| Passage sélectionné |

________________________

Vous vous êtes rendu dans de nombreux endroits que Tsuge a présenté dans ses mangas. Quelles ont été vos impressions à l’époque ?
T. S. : J’ai compris pourquoi il les aimait tant. En d’autres termes, visiter ces lieux – je pense surtout à Kita Onsen dans la préfecture de Tochigi, au nord de Tôkyô – revient à connaître l’homme lui-même, son esprit et son âme. Bien sûr, beaucoup de ces endroits ont changé, les auberges ont été démolies et reconstruites. Il est donc difficile de retrouver l’atmosphère du moment, mais cela mérite quand même le coup de s’y rendre.
Qu’en est-il de la préfecture de Chiba où il a passé une partie de son enfance et sur laquelle il a écrit beaucoup de ses histoires ?

________________________

| Données fournies |
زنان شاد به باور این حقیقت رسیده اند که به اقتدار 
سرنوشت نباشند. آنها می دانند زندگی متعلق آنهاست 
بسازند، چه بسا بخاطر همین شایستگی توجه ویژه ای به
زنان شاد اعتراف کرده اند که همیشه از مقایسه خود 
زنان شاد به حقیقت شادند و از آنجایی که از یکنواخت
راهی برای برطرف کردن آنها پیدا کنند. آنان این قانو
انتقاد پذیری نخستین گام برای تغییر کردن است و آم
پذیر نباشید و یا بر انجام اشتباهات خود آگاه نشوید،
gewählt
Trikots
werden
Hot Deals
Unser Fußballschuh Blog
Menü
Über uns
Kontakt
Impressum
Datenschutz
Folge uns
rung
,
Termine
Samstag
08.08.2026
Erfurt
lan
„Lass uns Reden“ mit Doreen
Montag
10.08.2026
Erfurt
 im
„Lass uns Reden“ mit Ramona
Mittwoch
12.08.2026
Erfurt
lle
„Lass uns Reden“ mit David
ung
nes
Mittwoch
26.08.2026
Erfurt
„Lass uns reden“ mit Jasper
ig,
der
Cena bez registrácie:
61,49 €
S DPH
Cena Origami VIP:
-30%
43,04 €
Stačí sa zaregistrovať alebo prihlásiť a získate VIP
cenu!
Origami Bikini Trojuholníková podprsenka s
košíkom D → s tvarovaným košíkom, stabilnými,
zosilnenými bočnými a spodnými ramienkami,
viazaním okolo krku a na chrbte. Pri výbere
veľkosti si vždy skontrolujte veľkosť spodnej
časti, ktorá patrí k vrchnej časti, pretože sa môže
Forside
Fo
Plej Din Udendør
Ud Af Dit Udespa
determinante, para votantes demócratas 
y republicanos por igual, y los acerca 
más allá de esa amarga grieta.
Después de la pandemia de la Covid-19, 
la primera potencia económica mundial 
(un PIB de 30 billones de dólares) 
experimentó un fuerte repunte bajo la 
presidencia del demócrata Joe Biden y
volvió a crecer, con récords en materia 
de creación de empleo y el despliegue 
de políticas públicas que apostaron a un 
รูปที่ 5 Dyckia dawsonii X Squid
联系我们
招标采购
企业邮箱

________________________

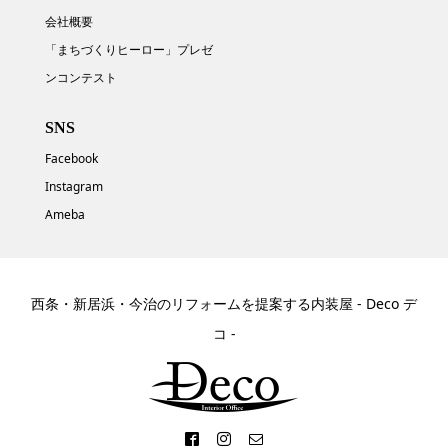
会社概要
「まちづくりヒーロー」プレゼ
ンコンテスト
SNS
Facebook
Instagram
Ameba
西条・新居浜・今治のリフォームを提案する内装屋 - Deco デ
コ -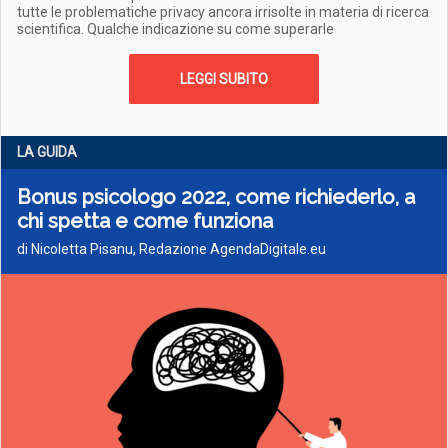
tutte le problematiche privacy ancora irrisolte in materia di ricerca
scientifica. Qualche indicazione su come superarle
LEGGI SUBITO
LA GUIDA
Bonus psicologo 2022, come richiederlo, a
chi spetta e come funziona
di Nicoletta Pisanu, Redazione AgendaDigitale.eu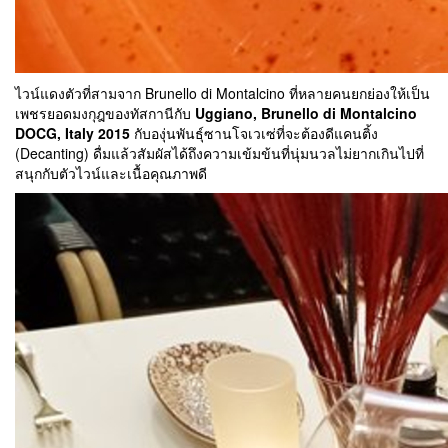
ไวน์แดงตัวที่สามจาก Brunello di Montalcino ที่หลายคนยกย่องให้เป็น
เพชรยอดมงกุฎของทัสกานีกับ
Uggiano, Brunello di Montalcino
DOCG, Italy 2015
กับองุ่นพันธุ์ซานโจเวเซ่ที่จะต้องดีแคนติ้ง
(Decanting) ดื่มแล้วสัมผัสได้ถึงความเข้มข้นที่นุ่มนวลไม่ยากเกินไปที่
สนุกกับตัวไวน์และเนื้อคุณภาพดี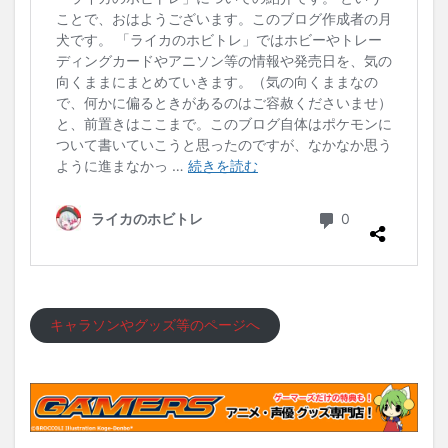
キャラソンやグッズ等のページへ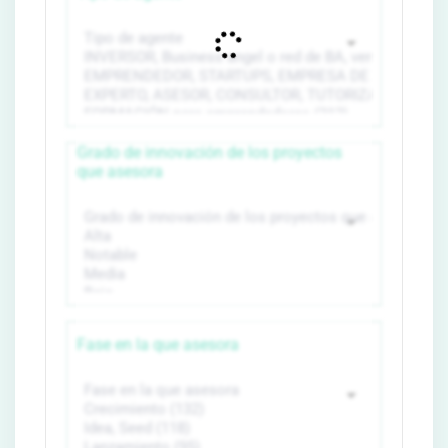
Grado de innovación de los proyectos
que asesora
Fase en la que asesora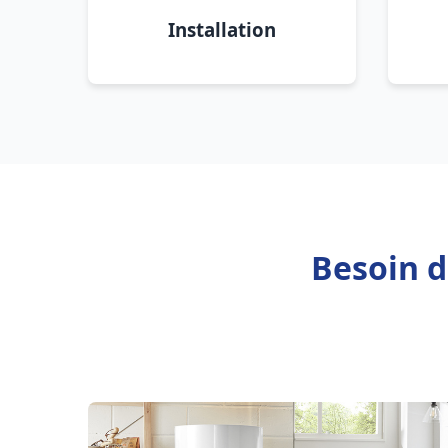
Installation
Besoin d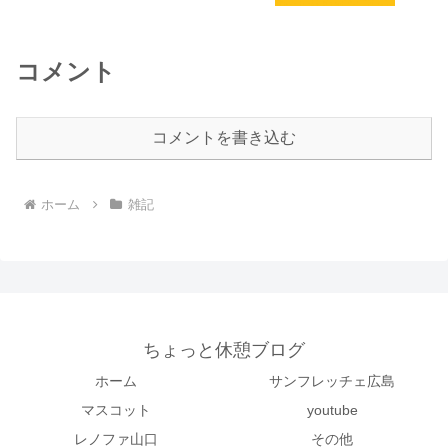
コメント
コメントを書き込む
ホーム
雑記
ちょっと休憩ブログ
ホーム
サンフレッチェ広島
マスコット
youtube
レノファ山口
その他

________________________

| Énoncé du problème |
D'après le passage sélectionné, dans quelle préfecture se trouve Kita Onsen ? Répondez en vous appuyant uniquement sur le passage sélectionné.

| Résultat obtenu |
Dans la préfecture de Tochigi, au nord de Tôkyô.